_Document passage_.
####
Robert Maah

Personal information
- Full name: Emmanuel Robert Maah
- Date of birth: February 25, 1985 (age 41)
- Place of birth: Paris, France
- Height: 1.79 m (5 ft 10 in)
- Positions: Winger; forward;

Youth career
- 2003–2004: Laval
- 2004–2005: Faenza

Senior career*
- Years: Team / Apps / (Gls)
- 2005–2006: Bari / 9 / (1)
- 2006: → Ravenna (loan) / 10 / (1)
- 2006–2008: Pro Sesto / 53 / (16)
- 2009: Grosseto / 4 / (0)
- 2009: Mouscron / 12 / (2)
- 2010–2011: Como / 33 / (8)
- 2011–2012: Cittadella / 48 / (9)
- 2013–2014: CFR Cluj / 30 / (8)
- 2014–2015: Orleans / 32 / (7)
- 2015–2016: Göztepe / 20 / (0)
- 2016–2017: Gazélec Ajaccio / 32 / (7)
- 2018–2019: Boulogne / 27 / (14)
- 2019–2020: Laval / 22 / (3)
- 2020–2021: Pétange / 9 / (4)

= Robert Maah =

French professional footballer (born 1985)

Emmanuel Robert Maah (born 25 March 1985) is a retired French professional footballer. Although he can play as a centre forward, he is usually deployed as a winger.
####
_Information_.
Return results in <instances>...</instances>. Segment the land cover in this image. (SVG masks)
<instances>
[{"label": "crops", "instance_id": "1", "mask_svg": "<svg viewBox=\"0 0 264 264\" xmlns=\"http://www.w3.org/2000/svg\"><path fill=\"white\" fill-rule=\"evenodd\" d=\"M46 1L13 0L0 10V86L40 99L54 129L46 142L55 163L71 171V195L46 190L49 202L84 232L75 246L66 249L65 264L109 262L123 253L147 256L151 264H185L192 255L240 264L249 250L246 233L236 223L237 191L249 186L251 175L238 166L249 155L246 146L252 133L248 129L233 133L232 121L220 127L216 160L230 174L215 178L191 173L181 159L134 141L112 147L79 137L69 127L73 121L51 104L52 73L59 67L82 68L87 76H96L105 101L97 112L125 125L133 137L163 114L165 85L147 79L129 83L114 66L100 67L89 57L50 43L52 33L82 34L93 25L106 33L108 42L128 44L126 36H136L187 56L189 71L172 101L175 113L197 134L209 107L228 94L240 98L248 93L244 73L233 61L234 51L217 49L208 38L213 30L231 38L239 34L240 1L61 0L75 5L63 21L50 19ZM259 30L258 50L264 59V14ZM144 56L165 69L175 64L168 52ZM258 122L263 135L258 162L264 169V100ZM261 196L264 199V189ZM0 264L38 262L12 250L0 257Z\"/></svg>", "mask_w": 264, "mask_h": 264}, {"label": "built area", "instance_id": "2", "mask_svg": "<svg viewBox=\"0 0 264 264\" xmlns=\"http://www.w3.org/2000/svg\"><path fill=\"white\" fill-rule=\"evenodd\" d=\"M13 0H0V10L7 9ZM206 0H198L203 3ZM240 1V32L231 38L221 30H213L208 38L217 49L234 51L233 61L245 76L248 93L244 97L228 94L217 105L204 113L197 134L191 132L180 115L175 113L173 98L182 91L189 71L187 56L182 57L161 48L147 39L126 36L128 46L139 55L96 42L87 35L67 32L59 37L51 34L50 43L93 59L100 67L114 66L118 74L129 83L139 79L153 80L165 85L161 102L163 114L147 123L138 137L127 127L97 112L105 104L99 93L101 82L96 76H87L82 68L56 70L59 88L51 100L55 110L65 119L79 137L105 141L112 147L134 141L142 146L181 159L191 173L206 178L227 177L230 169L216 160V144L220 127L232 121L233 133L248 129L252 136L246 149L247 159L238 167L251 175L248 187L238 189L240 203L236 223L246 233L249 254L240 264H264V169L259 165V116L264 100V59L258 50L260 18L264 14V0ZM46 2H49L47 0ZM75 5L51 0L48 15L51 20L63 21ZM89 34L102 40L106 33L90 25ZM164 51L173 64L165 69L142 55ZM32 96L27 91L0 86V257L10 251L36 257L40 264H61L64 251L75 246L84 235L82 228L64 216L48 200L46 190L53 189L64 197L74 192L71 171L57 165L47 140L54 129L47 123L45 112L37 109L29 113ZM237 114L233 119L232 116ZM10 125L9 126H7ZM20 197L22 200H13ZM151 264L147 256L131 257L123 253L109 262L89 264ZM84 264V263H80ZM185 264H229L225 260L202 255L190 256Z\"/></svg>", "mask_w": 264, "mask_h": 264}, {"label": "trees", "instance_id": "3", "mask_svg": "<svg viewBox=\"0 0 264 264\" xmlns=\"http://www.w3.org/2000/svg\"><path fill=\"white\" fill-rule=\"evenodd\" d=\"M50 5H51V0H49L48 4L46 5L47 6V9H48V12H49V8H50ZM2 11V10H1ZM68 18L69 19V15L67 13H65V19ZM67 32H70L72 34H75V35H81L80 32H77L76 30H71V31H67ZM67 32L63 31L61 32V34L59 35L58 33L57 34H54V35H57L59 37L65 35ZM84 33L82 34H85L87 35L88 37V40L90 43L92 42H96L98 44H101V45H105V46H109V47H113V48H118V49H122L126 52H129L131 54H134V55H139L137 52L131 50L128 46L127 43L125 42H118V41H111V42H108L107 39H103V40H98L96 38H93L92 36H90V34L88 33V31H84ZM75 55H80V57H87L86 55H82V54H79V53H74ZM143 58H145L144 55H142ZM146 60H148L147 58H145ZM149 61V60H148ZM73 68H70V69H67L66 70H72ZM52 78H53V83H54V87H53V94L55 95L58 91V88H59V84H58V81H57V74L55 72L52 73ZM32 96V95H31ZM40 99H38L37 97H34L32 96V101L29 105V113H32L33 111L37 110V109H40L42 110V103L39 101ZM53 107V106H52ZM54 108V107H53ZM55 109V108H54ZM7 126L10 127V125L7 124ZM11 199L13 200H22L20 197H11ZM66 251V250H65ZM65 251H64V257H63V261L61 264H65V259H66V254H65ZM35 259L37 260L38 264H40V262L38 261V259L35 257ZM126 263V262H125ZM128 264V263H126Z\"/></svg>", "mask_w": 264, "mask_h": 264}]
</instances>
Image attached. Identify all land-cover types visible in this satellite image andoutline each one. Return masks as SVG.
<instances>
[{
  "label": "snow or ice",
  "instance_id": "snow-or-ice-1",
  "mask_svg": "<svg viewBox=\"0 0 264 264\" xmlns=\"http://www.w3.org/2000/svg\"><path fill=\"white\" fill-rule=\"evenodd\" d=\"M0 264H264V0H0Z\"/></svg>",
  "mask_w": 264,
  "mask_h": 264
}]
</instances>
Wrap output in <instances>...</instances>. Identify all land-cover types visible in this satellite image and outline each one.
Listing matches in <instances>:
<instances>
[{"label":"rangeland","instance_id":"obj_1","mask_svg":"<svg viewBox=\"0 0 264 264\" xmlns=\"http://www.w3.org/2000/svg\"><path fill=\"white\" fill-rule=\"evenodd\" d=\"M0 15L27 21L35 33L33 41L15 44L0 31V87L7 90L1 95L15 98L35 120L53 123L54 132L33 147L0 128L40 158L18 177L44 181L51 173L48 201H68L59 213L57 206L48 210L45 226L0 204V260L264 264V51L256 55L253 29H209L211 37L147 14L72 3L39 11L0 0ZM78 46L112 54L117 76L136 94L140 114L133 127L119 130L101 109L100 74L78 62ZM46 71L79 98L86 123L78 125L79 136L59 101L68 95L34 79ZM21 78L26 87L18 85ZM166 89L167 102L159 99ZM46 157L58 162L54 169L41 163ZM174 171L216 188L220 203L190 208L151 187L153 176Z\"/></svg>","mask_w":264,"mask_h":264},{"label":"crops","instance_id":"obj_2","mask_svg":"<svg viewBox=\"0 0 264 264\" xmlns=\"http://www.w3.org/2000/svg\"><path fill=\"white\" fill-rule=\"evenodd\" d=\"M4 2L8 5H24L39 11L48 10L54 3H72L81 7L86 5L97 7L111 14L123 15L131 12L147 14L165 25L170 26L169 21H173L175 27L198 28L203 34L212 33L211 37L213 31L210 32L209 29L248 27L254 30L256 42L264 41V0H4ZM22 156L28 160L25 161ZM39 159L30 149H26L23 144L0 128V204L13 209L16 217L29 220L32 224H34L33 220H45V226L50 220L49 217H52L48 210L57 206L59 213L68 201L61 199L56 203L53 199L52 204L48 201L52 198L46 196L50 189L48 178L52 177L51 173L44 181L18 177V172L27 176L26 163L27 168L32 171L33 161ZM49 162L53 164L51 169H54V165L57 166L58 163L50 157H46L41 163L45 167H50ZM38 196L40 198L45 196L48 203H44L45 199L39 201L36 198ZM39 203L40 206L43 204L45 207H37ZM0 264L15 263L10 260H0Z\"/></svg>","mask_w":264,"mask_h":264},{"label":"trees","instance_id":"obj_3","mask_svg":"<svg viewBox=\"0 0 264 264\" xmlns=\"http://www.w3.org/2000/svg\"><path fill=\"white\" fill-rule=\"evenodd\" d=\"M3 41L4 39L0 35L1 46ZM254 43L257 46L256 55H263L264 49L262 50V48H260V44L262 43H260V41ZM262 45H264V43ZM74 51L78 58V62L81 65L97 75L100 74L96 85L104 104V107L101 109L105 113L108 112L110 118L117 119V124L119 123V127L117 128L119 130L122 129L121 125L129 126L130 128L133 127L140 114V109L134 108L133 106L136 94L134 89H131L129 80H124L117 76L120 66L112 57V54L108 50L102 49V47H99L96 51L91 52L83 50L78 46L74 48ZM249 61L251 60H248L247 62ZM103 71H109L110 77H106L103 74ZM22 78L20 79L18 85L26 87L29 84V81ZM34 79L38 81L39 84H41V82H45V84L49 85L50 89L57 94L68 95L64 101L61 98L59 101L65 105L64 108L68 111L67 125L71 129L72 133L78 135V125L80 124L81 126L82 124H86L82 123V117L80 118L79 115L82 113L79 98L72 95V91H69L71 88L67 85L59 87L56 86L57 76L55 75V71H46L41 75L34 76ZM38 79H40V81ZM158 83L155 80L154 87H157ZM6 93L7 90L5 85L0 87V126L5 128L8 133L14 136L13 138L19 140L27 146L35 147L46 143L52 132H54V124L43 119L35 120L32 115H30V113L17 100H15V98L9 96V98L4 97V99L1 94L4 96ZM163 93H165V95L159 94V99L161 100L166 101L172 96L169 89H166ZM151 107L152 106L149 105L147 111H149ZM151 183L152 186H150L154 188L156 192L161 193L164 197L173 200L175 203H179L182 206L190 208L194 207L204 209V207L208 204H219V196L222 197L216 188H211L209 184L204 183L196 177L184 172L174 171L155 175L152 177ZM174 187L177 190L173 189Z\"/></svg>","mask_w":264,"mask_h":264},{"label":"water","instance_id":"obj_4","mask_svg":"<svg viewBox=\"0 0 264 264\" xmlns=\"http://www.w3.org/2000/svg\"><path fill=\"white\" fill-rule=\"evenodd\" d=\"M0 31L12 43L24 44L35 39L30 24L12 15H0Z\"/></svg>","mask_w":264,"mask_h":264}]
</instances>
####
_Task_. Reproduce the Robert Maah profile from "- 2006–2008: Pro" to "Boulogne / 27 / (14)", copying every character as it appears.

_Response area_.
- 2006–2008: Pro Sesto / 53 / (16)
- 2009: Grosseto / 4 / (0)
- 2009: Mouscron / 12 / (2)
- 2010–2011: Como / 33 / (8)
- 2011–2012: Cittadella / 48 / (9)
- 2013–2014: CFR Cluj / 30 / (8)
- 2014–2015: Orleans / 32 / (7)
- 2015–2016: Göztepe / 20 / (0)
- 2016–2017: Gazélec Ajaccio / 32 / (7)
- 2018–2019: Boulogne / 27 / (14)